THIMPHU, BHUTAN 🇧🇹: THE “LASTS”

The lasts are stacking up now.

The last bagel and caramel latte at Ambient Café. The quiet hum of conversation that’s always felt like white noise to my thoughts. I took my time, but still—it ended too fast. I stared at the foam, thinking how many times I’d sat there, writing, marking essays, reading, or editing photos.

The last watermelon juice at Le Petit Café.

The last time I’ll slide postcards through the red slot of the Thimphu Post Office letterbox. I always loved that small ritual—the flick of the wrist, the thunk of paper falling inside.

The last bus pickup from the stadium. I memorized the way the mountains rise like old souls behind the buildings.

And now, tonight—tightening the suitcases. Zippers pulling shut on a year. Fitting a life into shapes that roll. Packing feels like erasing. Like folding a chapter closed, knowing you can never unfold it exactly the same again.

I leave in the middle of the night. Quiet. The city won’t notice. That’s okay. It gave me what I needed. A year to be still. A year to be quiet. A year to be with myself. A year to write.

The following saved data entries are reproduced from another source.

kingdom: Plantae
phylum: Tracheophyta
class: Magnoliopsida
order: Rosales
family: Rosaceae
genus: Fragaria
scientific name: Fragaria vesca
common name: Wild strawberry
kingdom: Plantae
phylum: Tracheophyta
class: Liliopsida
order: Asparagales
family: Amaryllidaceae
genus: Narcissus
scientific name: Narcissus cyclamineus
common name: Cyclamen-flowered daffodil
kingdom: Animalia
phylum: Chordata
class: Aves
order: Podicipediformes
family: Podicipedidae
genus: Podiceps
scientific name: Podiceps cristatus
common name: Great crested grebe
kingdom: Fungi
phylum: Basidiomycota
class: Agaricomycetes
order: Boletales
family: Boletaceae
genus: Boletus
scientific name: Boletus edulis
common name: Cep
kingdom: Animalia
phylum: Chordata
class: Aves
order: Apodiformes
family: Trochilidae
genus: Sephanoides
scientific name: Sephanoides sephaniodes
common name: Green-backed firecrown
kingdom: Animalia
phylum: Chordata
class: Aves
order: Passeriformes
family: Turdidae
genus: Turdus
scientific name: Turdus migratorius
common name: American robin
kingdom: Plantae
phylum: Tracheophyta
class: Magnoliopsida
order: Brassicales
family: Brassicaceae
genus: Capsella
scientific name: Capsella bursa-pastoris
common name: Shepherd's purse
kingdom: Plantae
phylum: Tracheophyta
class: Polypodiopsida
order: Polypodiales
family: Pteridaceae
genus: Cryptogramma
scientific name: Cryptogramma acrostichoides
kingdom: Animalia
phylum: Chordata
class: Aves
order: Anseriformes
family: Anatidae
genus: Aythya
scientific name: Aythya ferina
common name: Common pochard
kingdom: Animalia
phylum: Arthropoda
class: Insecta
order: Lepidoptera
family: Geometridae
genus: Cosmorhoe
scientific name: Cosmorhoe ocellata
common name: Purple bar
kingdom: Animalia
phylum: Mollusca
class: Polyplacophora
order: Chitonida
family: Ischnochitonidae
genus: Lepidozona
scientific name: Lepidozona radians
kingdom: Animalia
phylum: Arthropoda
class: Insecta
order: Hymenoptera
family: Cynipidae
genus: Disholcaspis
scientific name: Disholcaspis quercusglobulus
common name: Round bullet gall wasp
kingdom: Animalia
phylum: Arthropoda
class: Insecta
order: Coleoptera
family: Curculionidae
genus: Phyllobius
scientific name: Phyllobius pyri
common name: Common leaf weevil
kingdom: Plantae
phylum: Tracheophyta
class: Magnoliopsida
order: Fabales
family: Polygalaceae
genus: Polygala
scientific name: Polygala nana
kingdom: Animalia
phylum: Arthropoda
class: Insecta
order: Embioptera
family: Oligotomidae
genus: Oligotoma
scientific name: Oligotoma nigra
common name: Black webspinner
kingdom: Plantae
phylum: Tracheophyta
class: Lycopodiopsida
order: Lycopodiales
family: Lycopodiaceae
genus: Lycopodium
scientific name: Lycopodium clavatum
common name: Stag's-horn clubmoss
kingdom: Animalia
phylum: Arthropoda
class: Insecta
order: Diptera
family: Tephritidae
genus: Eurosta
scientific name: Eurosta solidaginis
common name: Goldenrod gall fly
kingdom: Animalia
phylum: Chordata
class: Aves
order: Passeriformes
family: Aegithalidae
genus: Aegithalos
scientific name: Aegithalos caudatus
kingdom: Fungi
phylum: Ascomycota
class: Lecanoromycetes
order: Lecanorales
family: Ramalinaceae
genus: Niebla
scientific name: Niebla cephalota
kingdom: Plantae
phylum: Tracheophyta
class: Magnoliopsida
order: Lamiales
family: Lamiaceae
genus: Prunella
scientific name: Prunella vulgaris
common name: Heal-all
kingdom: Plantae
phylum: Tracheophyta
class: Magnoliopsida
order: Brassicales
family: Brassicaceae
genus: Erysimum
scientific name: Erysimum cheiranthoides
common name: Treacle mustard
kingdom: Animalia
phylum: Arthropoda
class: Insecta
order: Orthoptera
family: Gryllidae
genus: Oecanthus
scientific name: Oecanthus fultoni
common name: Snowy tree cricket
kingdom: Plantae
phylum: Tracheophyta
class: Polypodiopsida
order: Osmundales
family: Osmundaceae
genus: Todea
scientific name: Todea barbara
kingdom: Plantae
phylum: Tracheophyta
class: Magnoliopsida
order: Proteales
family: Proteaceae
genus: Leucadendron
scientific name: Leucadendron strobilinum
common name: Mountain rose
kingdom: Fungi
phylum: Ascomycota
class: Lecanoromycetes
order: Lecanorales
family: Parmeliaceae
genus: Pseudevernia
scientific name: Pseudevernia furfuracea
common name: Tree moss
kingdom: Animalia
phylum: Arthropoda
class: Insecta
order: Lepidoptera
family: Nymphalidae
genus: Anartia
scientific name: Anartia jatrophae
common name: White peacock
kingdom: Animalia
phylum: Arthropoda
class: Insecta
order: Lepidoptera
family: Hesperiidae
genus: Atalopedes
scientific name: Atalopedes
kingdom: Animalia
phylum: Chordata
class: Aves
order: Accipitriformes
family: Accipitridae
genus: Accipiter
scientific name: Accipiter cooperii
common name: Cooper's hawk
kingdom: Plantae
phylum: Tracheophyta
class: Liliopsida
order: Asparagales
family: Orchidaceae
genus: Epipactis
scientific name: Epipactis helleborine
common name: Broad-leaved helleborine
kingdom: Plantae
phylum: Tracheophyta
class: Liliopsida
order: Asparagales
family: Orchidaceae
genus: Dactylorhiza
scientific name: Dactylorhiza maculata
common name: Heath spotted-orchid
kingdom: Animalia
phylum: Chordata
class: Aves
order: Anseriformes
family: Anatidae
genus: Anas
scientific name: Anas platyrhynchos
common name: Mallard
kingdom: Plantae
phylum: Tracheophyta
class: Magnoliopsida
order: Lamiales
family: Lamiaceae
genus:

I’m closing out a season of solitude. I didn’t know I needed it this badly until I was in it.

But it’s time now.

Time to move forward.

Time to carry the hush of this place with me, to Kathmandu.

july25
Thimphu, Bhutan 🇧🇹

2 thoughts on “THIMPHU, BHUTAN 🇧🇹: THE “LASTS”

  1. I (think I) feel you! It’s always such a mix of emotions — a bit of sadness, quiet wondering (Is it really happening? Am I finally going?), a kind of nostalgia for the place you’re still in but already halfway gone from… and also — if you’re open to it — the quiet joy of looking ahead to something new and different, right? Wishing you a wonderful time in Nepal!

    1. Thank you so much for this—you’ve captured the in-between space so perfectly. That surreal feeling of being both in a place and already outside of it, heart trailing behind while the body begins to step forward. There is a quiet joy, like you said. I’m trying to hold space for it all—grief, gratitude, anticipation—without rushing any of it.